待办任务
a) 请照录节选原文中的一段文字：从含有“# 在Keras里，可以直接完成”的词句开始，到“网络双胞胎，共享同一份参数。”结束。
b) 判断以下三条陈述是否与节选原文相符。每条回答“是”或“否”，并原样引用原文中起决定作用的文字。(i) LSTM能够解决RNN容易遗忘的问题。(ii) 代码注释中的MAX_NUM_WORDS表示词向量的维度。(iii) Siamese Network里的两个网络各自拥有独立的参数。

节选原文
RNN是循环神经网络 Recurrent Neural Network，是一个常用于序列数据的网络模型，具体原理不在这里赘述

RNN

# 举一个简单到不行的代码例子,Keras 只需要两行
from keras import layers
rnn = layers.SimpleRNN()

LSTM：长短期记忆网络，Long Short-Term Memory 可以解决RNN容易遗忘的问题

LSTM

from keras import layers
lstm = layers.LSTM()

每个时间点塞入RNN的词汇不是1个数字，而是一个N维的向量，图中N=3

我们该如何得到N，实际上就是embedding的维度，可以用来表示不同词汇之间的距离和关系。

# 在Keras里，可以直接完成
from keras import layers
embedding_layer = layers.Embedding(MAX_NUM_WORDS, NUM_EMBEDDING_DIM)
# MAX_NUM_WORDS 是字典大小 1w 个词汇
# NUM_EMBEDDING_DIM 是词向量的维度，就是上图中的N，常见的有128 ，256， 1024

假设N=3

使用学生神经网络Siamese Network，来输出两个序列，输出一个分类
学生神经网络来自Siamese Twins，是发生在美国19实际的一对连体泰国人兄弟的故事，可以想想网络里也有2个一模一样的神经网络双胞胎，共享同一份参数。

记录数据
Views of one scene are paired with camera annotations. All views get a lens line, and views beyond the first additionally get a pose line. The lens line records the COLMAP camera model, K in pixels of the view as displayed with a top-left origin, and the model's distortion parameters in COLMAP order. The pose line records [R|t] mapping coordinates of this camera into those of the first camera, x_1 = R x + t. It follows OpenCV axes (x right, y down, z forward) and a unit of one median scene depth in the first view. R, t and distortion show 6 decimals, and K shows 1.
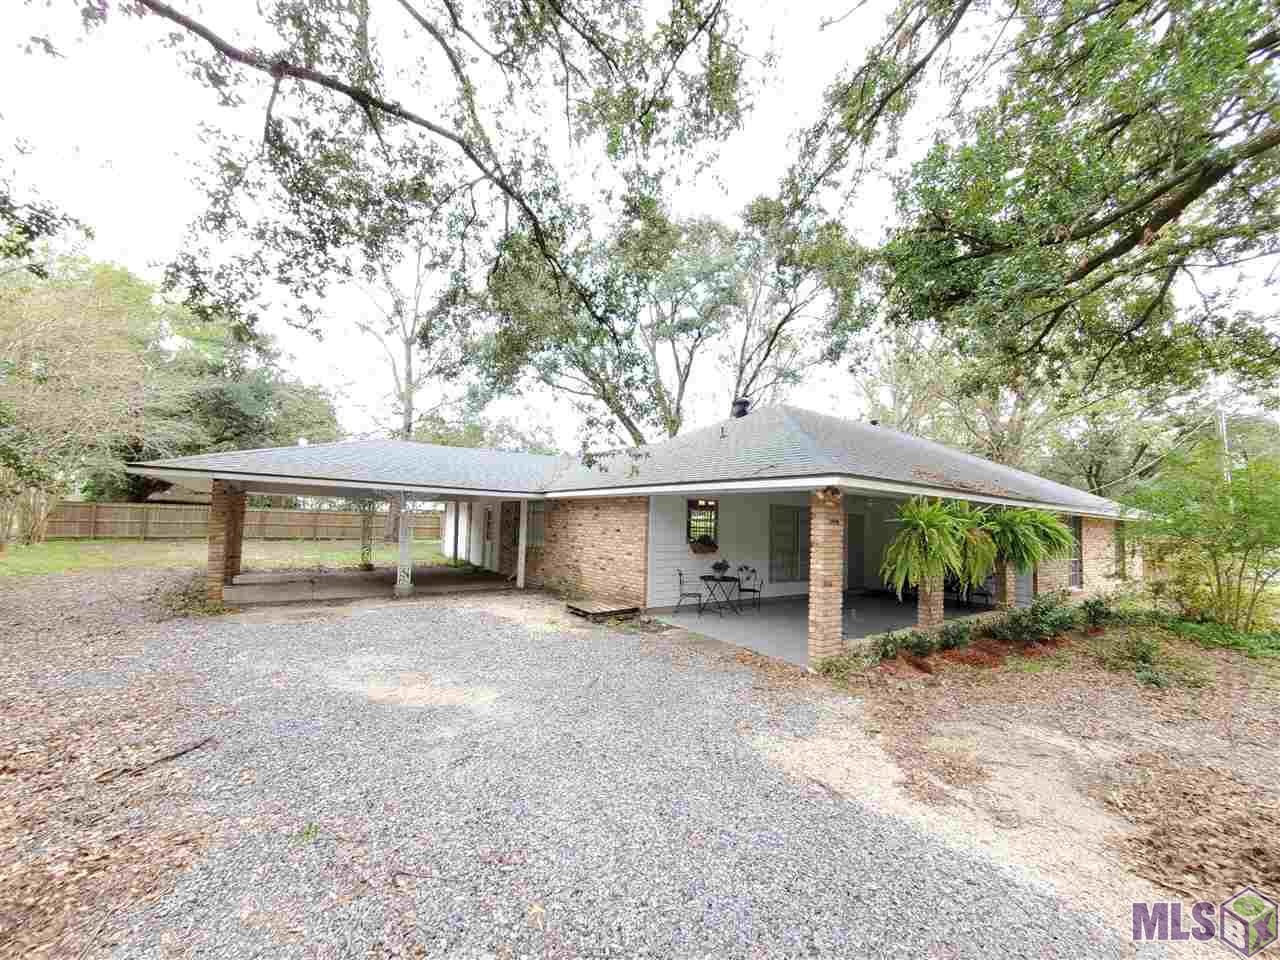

答案部分
a)
# 在Keras里，可以直接完成
from keras import layers
embedding_layer = layers.Embedding(MAX_NUM_WORDS, NUM_EMBEDDING_DIM)
# MAX_NUM_WORDS 是字典大小 1w 个词汇
# NUM_EMBEDDING_DIM 是词向量的维度，就是上图中的N，常见的有128 ，256， 1024

假设N=3

使用学生神经网络Siamese Network，来输出两个序列，输出一个分类
学生神经网络来自Siamese Twins，是发生在美国19实际的一对连体泰国人兄弟的故事，可以想想网络里也有2个一模一样的神经网络双胞胎，共享同一份参数。

b)
(i) 是。“LSTM：长短期记忆网络，Long Short-Term Memory 可以解决RNN容易遗忘的问题”
(ii) 否。“MAX_NUM_WORDS 是字典大小 1w 个词汇”
(iii) 否。“共享同一份参数”